PROBLEM TO WORK ON — Render every line of the records as a JSON array of strings, one string per line, and leave out blank lines.

* * * * * * *

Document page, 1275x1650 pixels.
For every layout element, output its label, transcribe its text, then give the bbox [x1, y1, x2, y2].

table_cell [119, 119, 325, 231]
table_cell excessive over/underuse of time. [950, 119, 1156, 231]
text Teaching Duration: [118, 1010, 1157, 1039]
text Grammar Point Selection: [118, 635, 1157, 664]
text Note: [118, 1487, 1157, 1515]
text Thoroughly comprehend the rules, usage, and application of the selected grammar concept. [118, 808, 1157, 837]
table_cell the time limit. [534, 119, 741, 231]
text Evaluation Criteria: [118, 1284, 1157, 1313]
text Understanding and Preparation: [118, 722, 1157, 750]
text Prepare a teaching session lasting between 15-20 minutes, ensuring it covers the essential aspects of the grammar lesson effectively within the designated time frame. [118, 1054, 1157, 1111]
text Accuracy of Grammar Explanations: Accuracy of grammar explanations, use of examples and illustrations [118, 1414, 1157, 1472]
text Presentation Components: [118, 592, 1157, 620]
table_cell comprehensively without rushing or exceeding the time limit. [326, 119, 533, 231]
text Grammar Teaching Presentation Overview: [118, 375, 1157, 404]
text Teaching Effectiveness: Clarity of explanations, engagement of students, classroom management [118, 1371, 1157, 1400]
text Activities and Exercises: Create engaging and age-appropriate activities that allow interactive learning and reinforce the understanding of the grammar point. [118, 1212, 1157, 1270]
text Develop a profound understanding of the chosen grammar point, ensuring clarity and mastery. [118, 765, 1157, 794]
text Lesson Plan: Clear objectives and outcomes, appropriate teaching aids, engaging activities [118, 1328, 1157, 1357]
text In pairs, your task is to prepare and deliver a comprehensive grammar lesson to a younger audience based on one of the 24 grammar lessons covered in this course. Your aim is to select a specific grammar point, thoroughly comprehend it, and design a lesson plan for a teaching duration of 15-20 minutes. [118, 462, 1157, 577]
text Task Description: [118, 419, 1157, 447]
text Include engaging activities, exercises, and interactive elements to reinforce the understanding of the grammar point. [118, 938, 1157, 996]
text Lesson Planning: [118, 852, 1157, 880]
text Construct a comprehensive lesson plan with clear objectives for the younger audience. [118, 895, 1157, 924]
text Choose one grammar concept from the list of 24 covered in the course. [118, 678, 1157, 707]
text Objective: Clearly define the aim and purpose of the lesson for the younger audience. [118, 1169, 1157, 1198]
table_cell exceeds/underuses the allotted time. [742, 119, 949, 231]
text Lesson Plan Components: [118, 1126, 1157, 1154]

* * * * * * *

SOLUTION FOR THIS TASK —
[
  "Document page, 1275x1650 pixels.",
  "For every layout element, output its label, transcribe its text, then give the bbox [x1, y1, x2, y2].",
  "table_cell [119, 119, 325, 231]",
  "table_cell excessive over/underuse of time. [950, 119, 1156, 231]",
  "text Teaching Duration: [118, 1010, 1157, 1039]",
  "text Grammar Point Selection: [118, 635, 1157, 664]",
  "text Note: [118, 1487, 1157, 1515]",
  "text Thoroughly comprehend the rules, usage, and application of the selected grammar concept. [118, 808, 1157, 837]",
  "table_cell the time limit. [534, 119, 741, 231]",
  "text Evaluation Criteria: [118, 1284, 1157, 1313]",
  "text Understanding and Preparation: [118, 722, 1157, 750]",
  "text Prepare a teaching session lasting between 15-20 minutes, ensuring it covers the essential aspects of the grammar lesson effectively within the designated time frame. [118, 1054, 1157, 1111]",
  "text Accuracy of Grammar Explanations: Accuracy of grammar explanations, use of examples and illustrations [118, 1414, 1157, 1472]",
  "text Presentation Components: [118, 592, 1157, 620]",
  "table_cell comprehensively without rushing or exceeding the time limit. [326, 119, 533, 231]",
  "text Grammar Teaching Presentation Overview: [118, 375, 1157, 404]",
  "text Teaching Effectiveness: Clarity of explanations, engagement of students, classroom management [118, 1371, 1157, 1400]",
  "text Activities and Exercises: Create engaging and age-appropriate activities that allow interactive learning and reinforce the understanding of the grammar point. [118, 1212, 1157, 1270]",
  "text Develop a profound understanding of the chosen grammar point, ensuring clarity and mastery. [118, 765, 1157, 794]",
  "text Lesson Plan: Clear objectives and outcomes, appropriate teaching aids, engaging activities [118, 1328, 1157, 1357]",
  "text In pairs, your task is to prepare and deliver a comprehensive grammar lesson to a younger audience based on one of the 24 grammar lessons covered in this course. Your aim is to select a specific grammar point, thoroughly comprehend it, and design a lesson plan for a teaching duration of 15-20 minutes. [118, 462, 1157, 577]",
  "text Task Description: [118, 419, 1157, 447]",
  "text Include engaging activities, exercises, and interactive elements to reinforce the understanding of the grammar point. [118, 938, 1157, 996]",
  "text Lesson Planning: [118, 852, 1157, 880]",
  "text Construct a comprehensive lesson plan with clear objectives for the younger audience. [118, 895, 1157, 924]",
  "text Choose one grammar concept from the list of 24 covered in the course. [118, 678, 1157, 707]",
  "text Objective: Clearly define the aim and purpose of the lesson for the younger audience. [118, 1169, 1157, 1198]",
  "table_cell exceeds/underuses the allotted time. [742, 119, 949, 231]",
  "text Lesson Plan Components: [118, 1126, 1157, 1154]"
]